• _Exercise instructions_:
[1] In the forum thread about Mazie the ferret, what did Mazie weigh when she arrived?
[2] Reproduce part of the forum thread about Mazie the ferret, beginning at the words "## noushka05 (Mar" and stopping after "touched my heart.".

Document segment: Begin

# introducing Mazie



## DKDREAM (Sep 15, 2008)

Here is little mazie the little neglected ferret I posted about, how can you not love her.


----------



## thedogsmother (Aug 28, 2008)

Flippin heck is she really definately 10 weeks old? Shes so tiny, and adorable, I hope you can manage to turn her round and I cant wait for the pics of her growing stronger .


----------



## DKDREAM (Sep 15, 2008)

yeah she has her adult teeth so shes 10-12 weeks


----------



## thedogsmother (Aug 28, 2008)

DKDREAM said:


> yeah she has her adult teeth so shes 10-12 weeks


Do you think she will always be diddy now?


----------



## DKDREAM (Sep 15, 2008)

thedogsmother said:


> Do you think she will always be diddy now?


yeah i do i have never seen one so small.


----------



## Lavenderb (Jan 27, 2009)

Omg, what a little sweetheart. She is adorable.


----------



## SnazzyJazzy (Feb 4, 2012)

*steals*  she is beautiful cannot believe how very tiny she is


----------



## noushka05 (Mar 28, 2008)

oh bless her shes so adorable:001_wub:, im sure she'll thrive now she couldnt be in better hands


----------



## DKDREAM (Sep 15, 2008)

Update :: Mazie now weighs 325 grams, after a week in my care, when she arrive she was just 170 grams, Gracie was 172 grams and today weighs 320  Both girls are doing brilliant, they really have touched my heart.


----------



## thedogsmother (Aug 28, 2008)

Thats a fantastic improvement , it just goes to show what some good food and TLC can do , well done to them and you.


----------



## DKDREAM (Sep 15, 2008)

yeah its quite scary to think in a week they have almost doubled their body weight. I will continue to update this thread weekly.


----------



## DKDREAM (Sep 15, 2008)

an updated pic not brilliant but i think you can see her heads looking much better


----------



## DKDREAM (Sep 15, 2008)

New weights Mazie is now 410 grams, and Gracie is 388


----------



## thedogsmother (Aug 28, 2008)

They are doing amazingly, I can imagine just how proud of them you must be


----------



## DKDREAM (Sep 15, 2008)

Document segment: End
Record set: Begin

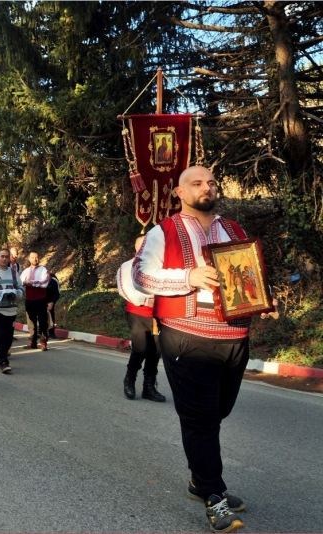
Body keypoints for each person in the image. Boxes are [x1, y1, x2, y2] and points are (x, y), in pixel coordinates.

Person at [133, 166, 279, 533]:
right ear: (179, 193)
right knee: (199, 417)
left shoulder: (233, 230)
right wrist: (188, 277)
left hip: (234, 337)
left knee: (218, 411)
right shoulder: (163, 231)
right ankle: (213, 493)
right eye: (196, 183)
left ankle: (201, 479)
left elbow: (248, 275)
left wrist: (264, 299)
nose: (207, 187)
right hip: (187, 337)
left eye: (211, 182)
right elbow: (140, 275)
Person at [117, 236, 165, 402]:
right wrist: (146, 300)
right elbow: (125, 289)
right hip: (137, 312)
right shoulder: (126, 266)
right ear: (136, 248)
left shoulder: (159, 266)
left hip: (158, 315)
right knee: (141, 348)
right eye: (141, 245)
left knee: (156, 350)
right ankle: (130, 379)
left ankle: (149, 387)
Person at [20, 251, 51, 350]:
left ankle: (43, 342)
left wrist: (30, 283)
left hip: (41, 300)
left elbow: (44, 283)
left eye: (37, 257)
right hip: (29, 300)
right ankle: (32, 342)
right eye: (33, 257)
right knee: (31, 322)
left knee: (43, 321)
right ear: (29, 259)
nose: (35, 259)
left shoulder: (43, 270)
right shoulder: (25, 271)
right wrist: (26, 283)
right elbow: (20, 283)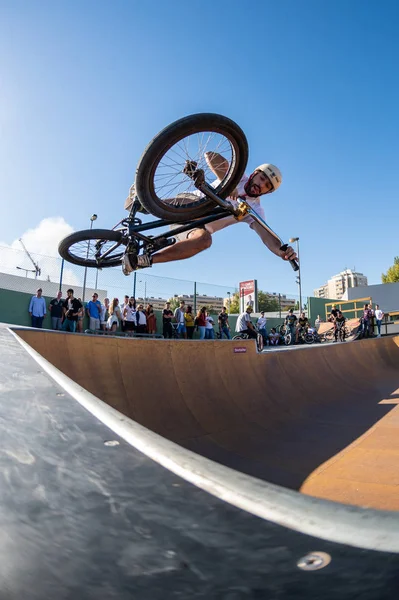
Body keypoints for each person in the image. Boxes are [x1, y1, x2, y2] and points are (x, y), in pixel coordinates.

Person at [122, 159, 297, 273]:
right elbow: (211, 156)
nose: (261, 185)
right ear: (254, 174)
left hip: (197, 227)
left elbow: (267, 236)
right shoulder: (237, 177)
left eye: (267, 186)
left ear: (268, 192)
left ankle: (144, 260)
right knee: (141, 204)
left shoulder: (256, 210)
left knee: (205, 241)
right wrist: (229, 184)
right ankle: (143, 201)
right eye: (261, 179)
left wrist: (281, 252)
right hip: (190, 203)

Record set: End
Record set: Begin

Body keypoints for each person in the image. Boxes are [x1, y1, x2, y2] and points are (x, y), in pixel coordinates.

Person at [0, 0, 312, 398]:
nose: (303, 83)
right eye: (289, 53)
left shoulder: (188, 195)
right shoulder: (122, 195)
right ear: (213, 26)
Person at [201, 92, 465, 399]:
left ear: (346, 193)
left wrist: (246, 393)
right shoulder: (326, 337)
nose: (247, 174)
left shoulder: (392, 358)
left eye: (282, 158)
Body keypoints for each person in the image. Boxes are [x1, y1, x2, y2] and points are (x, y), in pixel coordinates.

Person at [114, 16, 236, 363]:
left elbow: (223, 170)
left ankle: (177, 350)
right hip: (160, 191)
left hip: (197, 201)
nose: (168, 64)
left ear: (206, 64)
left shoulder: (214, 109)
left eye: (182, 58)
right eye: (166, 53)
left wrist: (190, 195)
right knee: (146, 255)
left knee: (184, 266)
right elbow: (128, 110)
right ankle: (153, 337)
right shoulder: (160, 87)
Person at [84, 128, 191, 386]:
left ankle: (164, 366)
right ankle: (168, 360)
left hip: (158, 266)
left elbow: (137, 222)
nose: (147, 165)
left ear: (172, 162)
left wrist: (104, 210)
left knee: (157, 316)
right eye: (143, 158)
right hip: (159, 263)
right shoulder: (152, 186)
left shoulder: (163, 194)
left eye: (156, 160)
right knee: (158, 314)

Record set: End

• _Task-by-task results_:
[1] 170 grams

[2]
## noushka05 (Mar 28, 2008)

oh bless her shes so adorable:001_wub:, im sure she'll thrive now she couldnt be in better hands


----------



## DKDREAM (Sep 15, 2008)

Update :: Mazie now weighs 325 grams, after a week in my care, when she arrive she was just 170 grams, Gracie was 172 grams and today weighs 320  Both girls are doing brilliant, they really have touched my heart.